## Texte extrait:
══════════════════════════════

Gala et Dalí fréquentent les dîners mondains où le peintre ne manque pas de se faire remarquer par son comportement et ses récits abracadabrantesques. Gala prend part aux travaux de l’artiste, en posant par exemple avec un chapeau en forme d’escarpin noir, fruit de la collaboration entre l’artiste et la couturière Elsa Schiaparelli. Soutenant Dalí dans son opposition aux surréalistes, Gala gère également les affaires de celui qui se fait désormais surnommer Avida Dollars. Si leur histoire débute sous le signe de la passion, elle se terminera comme une tragédie par la déchéance physique et mentale à laquelle sont en proie les Dalí .

══════════════════════════════

## Entrées répertoriées:
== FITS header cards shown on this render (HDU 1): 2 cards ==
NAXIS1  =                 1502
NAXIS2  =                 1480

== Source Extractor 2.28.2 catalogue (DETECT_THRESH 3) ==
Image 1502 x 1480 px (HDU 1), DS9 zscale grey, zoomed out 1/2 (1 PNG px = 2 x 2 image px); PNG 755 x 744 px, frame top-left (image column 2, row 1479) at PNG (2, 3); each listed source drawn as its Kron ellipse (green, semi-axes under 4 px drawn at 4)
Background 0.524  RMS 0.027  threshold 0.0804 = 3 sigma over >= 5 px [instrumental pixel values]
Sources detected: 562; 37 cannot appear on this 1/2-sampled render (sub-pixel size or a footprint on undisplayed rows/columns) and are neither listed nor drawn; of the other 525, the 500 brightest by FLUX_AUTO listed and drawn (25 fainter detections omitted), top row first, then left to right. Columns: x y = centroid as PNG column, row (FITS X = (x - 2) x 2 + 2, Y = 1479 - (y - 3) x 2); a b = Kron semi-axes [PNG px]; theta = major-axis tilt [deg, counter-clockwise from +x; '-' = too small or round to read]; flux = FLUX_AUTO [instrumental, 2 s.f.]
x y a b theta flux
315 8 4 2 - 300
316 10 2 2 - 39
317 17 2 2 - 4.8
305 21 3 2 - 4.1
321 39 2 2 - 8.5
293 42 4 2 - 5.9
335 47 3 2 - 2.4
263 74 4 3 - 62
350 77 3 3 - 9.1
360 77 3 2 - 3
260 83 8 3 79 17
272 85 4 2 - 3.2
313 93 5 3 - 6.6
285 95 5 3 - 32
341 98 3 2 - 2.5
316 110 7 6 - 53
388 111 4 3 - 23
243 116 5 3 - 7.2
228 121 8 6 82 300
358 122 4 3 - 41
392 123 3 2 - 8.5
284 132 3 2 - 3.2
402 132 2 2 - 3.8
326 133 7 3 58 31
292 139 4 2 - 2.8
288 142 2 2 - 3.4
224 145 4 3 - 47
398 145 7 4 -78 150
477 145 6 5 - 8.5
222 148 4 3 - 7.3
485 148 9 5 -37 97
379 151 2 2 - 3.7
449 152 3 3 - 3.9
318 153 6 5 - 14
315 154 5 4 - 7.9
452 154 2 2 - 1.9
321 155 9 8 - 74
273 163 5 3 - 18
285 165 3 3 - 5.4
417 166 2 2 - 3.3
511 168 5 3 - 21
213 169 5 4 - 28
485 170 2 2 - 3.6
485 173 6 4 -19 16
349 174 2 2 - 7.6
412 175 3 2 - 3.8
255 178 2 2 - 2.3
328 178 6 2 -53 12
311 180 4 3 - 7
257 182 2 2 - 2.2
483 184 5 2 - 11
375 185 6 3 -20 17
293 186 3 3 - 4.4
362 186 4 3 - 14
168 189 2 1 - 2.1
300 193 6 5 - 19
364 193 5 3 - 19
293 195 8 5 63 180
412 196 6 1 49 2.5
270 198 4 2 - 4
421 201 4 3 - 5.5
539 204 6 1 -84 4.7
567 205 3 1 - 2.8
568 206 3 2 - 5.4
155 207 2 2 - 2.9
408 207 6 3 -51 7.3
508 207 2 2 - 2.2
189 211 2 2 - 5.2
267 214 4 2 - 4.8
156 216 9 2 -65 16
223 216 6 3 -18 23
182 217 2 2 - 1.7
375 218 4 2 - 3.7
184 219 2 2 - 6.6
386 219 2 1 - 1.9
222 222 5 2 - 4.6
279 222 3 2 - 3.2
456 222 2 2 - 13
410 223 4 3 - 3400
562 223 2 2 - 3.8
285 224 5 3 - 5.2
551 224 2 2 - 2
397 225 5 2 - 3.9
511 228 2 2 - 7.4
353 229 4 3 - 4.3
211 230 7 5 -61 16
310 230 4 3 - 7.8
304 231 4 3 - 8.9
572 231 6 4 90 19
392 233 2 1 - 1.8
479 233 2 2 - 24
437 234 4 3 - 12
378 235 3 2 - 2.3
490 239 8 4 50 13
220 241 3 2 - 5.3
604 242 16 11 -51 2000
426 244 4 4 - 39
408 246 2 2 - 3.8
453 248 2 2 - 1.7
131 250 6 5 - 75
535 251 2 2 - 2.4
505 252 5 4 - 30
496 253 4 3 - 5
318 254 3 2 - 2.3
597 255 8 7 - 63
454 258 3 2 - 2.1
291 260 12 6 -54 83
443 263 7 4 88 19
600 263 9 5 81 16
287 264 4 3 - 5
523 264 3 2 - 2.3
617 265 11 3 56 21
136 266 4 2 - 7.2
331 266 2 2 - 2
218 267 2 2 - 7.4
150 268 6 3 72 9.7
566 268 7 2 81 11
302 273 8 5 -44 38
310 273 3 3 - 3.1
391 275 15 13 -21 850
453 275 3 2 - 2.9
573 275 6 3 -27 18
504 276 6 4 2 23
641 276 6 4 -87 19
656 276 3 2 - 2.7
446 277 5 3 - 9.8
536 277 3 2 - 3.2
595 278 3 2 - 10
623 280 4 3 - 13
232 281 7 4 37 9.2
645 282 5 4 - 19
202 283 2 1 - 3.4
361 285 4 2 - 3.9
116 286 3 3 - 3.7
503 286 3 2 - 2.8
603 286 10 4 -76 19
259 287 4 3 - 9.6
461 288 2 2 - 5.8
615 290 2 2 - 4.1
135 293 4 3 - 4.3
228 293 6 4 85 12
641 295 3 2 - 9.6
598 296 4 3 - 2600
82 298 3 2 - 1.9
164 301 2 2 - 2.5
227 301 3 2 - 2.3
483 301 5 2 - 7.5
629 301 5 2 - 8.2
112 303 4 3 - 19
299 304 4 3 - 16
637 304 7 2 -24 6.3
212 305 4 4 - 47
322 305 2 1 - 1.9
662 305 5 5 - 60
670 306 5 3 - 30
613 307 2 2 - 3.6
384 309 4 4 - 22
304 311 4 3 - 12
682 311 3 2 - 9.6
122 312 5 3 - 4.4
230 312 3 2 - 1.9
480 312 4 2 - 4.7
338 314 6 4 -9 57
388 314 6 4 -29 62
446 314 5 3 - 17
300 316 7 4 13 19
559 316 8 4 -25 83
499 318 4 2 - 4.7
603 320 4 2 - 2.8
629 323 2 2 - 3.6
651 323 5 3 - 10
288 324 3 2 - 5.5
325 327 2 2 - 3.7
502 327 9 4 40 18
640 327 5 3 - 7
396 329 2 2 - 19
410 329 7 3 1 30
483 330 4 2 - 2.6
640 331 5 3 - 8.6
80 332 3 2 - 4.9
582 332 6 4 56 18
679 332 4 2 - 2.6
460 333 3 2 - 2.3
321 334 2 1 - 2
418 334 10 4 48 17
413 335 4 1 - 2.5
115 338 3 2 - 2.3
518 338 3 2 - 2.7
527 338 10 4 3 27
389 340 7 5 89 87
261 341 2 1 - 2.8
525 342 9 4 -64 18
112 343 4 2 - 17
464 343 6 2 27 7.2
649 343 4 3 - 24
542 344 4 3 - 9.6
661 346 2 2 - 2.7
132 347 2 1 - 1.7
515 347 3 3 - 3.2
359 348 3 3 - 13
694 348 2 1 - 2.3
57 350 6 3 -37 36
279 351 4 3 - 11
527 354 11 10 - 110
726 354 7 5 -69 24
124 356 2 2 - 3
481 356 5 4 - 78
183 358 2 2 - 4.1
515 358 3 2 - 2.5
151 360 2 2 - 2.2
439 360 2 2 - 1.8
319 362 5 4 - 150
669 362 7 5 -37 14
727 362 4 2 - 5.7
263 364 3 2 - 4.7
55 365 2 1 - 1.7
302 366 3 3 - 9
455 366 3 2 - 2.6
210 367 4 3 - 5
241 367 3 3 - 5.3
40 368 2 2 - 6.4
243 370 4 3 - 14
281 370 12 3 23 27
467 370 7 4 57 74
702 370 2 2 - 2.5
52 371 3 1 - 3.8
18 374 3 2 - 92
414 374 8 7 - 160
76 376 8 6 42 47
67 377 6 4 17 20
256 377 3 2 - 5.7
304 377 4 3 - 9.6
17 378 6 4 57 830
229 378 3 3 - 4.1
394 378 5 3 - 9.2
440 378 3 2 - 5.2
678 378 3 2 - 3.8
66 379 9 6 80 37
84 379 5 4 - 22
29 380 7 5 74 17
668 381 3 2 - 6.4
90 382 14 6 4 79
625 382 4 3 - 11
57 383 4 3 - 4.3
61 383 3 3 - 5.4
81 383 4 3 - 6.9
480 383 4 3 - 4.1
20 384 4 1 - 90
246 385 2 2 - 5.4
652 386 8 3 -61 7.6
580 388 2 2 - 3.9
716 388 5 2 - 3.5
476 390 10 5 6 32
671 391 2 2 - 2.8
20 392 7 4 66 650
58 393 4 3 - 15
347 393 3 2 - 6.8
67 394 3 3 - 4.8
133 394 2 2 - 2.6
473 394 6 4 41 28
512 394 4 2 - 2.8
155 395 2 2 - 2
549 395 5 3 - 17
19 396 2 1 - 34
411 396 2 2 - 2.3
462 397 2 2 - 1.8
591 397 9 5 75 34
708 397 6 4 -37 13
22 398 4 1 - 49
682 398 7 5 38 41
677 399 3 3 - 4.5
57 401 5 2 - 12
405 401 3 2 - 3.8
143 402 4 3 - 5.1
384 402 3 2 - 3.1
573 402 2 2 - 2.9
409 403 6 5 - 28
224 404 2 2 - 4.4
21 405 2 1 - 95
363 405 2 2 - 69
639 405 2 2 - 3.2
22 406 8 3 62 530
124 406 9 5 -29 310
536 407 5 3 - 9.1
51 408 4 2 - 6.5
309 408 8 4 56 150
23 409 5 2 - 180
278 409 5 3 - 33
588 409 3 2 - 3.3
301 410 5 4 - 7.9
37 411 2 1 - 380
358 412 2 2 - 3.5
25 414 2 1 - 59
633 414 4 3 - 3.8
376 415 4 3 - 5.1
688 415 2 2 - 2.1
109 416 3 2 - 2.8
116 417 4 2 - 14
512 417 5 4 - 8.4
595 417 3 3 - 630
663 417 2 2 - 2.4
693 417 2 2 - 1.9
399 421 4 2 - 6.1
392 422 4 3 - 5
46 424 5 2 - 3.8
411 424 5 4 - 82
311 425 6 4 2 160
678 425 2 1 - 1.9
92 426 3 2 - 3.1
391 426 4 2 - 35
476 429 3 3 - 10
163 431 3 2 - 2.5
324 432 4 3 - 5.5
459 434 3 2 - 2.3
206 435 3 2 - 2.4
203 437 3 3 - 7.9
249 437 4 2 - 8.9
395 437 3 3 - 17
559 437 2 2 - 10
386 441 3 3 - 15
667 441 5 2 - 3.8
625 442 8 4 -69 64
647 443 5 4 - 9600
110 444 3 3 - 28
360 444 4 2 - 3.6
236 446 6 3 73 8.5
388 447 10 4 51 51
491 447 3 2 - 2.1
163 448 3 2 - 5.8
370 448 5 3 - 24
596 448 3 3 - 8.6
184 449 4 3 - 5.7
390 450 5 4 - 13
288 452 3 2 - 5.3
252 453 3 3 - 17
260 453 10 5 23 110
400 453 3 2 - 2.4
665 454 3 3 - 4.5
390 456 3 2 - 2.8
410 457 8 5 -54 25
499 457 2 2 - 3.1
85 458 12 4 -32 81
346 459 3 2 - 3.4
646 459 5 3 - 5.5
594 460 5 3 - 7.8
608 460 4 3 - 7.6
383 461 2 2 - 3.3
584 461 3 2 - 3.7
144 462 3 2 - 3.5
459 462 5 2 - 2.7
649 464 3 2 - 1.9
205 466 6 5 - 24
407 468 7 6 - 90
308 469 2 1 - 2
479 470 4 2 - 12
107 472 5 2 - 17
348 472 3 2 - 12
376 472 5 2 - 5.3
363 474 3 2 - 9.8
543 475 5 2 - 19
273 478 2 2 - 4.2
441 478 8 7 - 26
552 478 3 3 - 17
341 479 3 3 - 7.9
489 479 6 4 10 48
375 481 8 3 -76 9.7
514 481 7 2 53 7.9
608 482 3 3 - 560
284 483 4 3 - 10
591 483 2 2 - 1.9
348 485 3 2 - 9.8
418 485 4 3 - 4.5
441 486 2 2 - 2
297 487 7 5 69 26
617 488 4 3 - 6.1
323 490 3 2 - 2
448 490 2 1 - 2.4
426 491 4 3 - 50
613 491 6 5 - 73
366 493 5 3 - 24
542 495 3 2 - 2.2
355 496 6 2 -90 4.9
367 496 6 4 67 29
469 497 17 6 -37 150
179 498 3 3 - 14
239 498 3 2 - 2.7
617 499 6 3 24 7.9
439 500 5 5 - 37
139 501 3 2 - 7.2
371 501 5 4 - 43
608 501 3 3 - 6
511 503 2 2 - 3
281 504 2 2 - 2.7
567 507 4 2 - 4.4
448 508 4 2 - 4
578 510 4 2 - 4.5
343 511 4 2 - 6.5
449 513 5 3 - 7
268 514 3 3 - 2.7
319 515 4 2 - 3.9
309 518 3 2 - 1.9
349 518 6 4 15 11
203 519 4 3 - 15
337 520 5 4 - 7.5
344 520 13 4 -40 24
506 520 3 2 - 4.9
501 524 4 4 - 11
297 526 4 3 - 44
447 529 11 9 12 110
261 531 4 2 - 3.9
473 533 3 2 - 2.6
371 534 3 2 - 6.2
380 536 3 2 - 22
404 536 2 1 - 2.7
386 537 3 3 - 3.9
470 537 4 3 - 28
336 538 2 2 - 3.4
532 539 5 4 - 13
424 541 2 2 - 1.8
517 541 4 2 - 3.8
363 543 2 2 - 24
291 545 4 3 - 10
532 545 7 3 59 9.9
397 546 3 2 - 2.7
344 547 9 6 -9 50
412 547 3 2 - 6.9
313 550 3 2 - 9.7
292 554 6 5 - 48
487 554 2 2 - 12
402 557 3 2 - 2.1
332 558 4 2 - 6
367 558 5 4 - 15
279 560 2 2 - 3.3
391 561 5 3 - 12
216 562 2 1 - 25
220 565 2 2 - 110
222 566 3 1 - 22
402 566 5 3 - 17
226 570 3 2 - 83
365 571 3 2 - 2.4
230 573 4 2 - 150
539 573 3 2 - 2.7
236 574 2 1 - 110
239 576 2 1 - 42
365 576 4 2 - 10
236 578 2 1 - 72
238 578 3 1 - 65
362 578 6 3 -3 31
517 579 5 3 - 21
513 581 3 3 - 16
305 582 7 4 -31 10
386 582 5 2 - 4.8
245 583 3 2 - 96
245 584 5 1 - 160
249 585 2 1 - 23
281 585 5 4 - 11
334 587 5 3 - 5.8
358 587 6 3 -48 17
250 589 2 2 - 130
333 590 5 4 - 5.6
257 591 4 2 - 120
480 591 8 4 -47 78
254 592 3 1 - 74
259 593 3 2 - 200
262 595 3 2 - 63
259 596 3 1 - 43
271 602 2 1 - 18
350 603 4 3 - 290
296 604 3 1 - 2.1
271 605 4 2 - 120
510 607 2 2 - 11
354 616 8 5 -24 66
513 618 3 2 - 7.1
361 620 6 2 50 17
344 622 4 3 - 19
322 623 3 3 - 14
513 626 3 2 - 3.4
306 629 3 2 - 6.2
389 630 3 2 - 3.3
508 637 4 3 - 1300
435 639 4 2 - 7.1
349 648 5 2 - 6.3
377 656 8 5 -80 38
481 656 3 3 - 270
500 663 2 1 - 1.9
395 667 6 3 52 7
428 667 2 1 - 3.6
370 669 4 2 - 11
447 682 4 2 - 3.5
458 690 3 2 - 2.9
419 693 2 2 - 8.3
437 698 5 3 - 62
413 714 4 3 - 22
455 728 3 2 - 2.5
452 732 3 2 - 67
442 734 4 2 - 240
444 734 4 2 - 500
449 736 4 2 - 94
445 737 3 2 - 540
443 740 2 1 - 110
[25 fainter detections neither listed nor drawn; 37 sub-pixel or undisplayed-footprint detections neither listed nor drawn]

══════════════════════════════

## Exercice écrit A:
Renvoyez tel quel le passage du texte sur Gala et Dalí qui s'ouvre sur les mots contenant « Gala et Dalí » et se clôt sur « proie les Dalí . ».
## Exercice écrit B:
Dans le texte sur Gala et Dalí, avec quelle couturière l'artiste a-t-il collaboré pour le chapeau en forme d'escarpin noir ?
## Exercice écrit C:
Prolongez le texte sur Gala et Dalí à partir de sa dernière phrase.
Ce matériel n'est pas nécessaire.

## Résultat de l'exercice A:
Gala et Dalí fréquentent les dîners mondains où le peintre ne manque pas de se faire remarquer par son comportement et ses récits abracadabrantesques. Gala prend part aux travaux de l’artiste, en posant par exemple avec un chapeau en forme d’escarpin noir, fruit de la collaboration entre l’artiste et la couturière Elsa Schiaparelli. Soutenant Dalí dans son opposition aux surréalistes, Gala gère également les affaires de celui qui se fait désormais surnommer Avida Dollars. Si leur histoire débute sous le signe de la passion, elle se terminera comme une tragédie par la déchéance physique et mentale à laquelle sont en proie les Dalí .

## Résultat de l'exercice B:
Avec Elsa Schiaparelli.

## Résultat de l'exercice C:
Par ses sous-titres intrigants, son récit entrecoupé d’extraits des correspondances et la fluidité du verbe de Dominique Bona, Une vie de Gala tient le lecteur en haleine du début à la fin. Les reproductions de photographies d’archives et d’oeuvres viennent parachever cet ouvrage.

Une vie de Gala Dominique Bona de l’Académie française aux éditions Flammarion, Hors collection – Biographies et mémoires. Paru le 1er novembre 2017, Histoire de l’art, 232 pages, 29,90 €.